Kim et al. (2026) Insights into uncertainties in future drought analysis using hydrological simulation model

Identification

• Journal: Hydrology and earth system sciences
• Year: 2026
• Date: 2026-01-15
• Authors: Jin Hyuck Kim, Eun-Sung Chung
• DOI: 10.5194/hess-30-227-2026

Research Groups

• Department of Civil Engineering, Chungnam National University, South Korea
• Faculty of Civil Engineering, Seoul National University of Science and Technology, South Korea

Short Summary

This study quantifies uncertainties in future runoff and hydrological drought projections, revealing that while General Circulation Models (GCMs) are the dominant source, hydrological model calibration contributes 3.9 %–9.8 % to runoff uncertainty (especially in low flow periods) and 2.7 % to drought uncertainty, with performance significantly influenced by the hydrological conditions of the calibration data.

Objective

• Quantify uncertainties in future runoff projection and hydrological drought analysis stemming from future climate data (GCMs, Shared Socioeconomic Pathways - SSPs) and hydrological model calibration parameters (data length and hydrological conditions).

Study Configuration

• Spatial Scale: Four dam basins in South Korea: Andong (AD), Chungju (CJ), Habcheon (HCH), and Seomjingang (SJ).

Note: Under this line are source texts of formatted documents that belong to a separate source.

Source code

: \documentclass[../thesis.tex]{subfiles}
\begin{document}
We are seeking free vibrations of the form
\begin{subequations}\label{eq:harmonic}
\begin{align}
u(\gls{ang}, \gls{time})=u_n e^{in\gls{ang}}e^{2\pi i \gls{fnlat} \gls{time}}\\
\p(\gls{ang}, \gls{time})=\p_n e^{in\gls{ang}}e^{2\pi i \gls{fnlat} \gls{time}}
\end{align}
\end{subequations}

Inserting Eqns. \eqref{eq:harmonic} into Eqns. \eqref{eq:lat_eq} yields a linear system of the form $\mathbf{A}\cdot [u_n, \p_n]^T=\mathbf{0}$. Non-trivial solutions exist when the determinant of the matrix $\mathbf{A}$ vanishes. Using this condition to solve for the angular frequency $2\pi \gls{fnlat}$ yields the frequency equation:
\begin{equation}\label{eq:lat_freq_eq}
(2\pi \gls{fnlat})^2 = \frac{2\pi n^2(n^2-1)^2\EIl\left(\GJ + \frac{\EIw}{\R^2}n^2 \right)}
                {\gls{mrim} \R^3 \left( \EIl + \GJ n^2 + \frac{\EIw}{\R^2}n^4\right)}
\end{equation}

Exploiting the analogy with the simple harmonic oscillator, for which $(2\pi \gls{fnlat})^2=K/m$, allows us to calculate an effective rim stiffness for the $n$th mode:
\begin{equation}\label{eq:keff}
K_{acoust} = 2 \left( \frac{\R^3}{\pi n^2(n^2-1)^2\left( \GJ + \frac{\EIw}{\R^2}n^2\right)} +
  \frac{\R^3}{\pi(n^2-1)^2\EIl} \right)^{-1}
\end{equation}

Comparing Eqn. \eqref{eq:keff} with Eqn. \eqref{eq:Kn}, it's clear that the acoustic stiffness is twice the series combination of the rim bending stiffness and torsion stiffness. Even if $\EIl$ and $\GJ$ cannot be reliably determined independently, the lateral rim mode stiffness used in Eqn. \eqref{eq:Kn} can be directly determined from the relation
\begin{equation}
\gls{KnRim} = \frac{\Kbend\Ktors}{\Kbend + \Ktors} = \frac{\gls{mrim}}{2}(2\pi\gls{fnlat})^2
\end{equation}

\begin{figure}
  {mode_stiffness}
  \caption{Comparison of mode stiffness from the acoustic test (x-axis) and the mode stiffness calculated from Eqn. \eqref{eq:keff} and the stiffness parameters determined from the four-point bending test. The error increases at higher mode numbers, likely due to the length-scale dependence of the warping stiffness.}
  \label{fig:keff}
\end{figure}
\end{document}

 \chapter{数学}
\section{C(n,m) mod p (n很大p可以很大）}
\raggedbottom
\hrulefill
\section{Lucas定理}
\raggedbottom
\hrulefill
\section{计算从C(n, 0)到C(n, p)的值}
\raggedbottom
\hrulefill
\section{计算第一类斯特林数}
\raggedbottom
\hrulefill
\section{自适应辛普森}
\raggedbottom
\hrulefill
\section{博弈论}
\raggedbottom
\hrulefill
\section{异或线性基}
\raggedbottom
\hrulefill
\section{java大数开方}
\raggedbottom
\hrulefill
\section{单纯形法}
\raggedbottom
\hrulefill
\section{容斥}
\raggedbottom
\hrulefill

Basin areas range from 763 square kilometers to 6648 square kilometers.
• Temporal Scale:
  • Historical period for model calibration and validation: 1980–2023.
  • Future periods: Near Future (NF) and Distant Future (DF), analyzed across decades (e.g., 2040s-2090s for drought).
  • Hydrological model calibration data lengths: 1 to 20 years.

Methodology and Data

• Models used:
  • Hydrological model: Soil and Water Assessment Tool (SWAT)
  • Statistical analysis: Analysis of Variance (ANOVA)
  • Drought index: Streamflow Drought Index (SDI)
  • Parameter optimization: SUFI-2 algorithm (within R-SWAT)
  • Bias correction: Quantile mapping (linear parametric transformation)
  • Spatial interpolation: Inverse Distance Weighting (IDW)
• Data sources:
  • Future climate data: Outputs from 20 General Circulation Models (GCMs) from CMIP6 under three Shared Socioeconomic Pathway (SSP) scenarios (SSP2-4.5, SSP3-7.0, and SSP5-8.5).
  • Observed meteorological data: Korea Meteorological Administration (KMA) weather stations (for GCM bias correction).
  • Observed hydrological data: Daily dam inflow records (1980–2023) for model calibration and validation.
  • Topographic data for the dam basins.

Main Results

• Hydrological model parameters calibrated using dry period data showed an average of 11.4 % higher performance when validated under dry conditions and 6.1 % higher performance under normal conditions, compared to parameters calibrated with wet period data. Conversely, wet period calibrated parameters showed 5.1 % higher performance in wet conditions.
• The optimal calibration data length for best performance varied by basin, and longer calibration periods did not consistently guarantee improved model performance.
• General Circulation Models (GCMs) were identified as the dominant source of total uncertainty in future runoff projections, consistently contributing over 60 % on average.
• The uncertainty contribution from hydrological model calibration (due to data length and hydrological conditions) in estimating future runoff ranged from 3.9 % to 9.8 %, being particularly significant during low runoff periods (e.g., spring and winter).
• The uncertainty contribution from hydrological model calibration in future hydrological drought analysis averaged 2.7 %, which is lower than that observed for future runoff projections and exhibited different basin-specific patterns.
• Interactions between GCMs and SSPs, and between GCMs and hydrological model calibration factors (hydrological conditions and period length), were found to be statistically significant, indicating a complex interplay of uncertainty sources.

Contributions

• Quantifies the cascade of uncertainties in future runoff and hydrological drought analysis, specifically focusing on the impact of hydrological model calibration (data length and hydrological conditions) in addition to GCMs and SSPs.
• Demonstrates that hydrological conditions during calibration have a greater impact on uncertainty than calibration data length.
• Highlights the necessity for separate analyses of uncertainties in future runoff projection and hydrological drought analysis due to differing characteristics and contributions.
• Provides insights into basin-specific sensitivities to calibration choices, particularly for basins with lower precipitation.

Funding

• National Research Foundation of Korea (grant no. 2021R1A2C200569915)

Citation

@article{Kim2026Insights,
  author = {Kim, Jin Hyuck and Chung, Eun-Sung},
  title = {Insights into uncertainties in future drought analysis using hydrological simulation model},
  journal = {Hydrology and earth system sciences},
  year = {2026},
  doi = {10.5194/hess-30-227-2026},
  url = {https://doi.org/10.5194/hess-30-227-2026}
}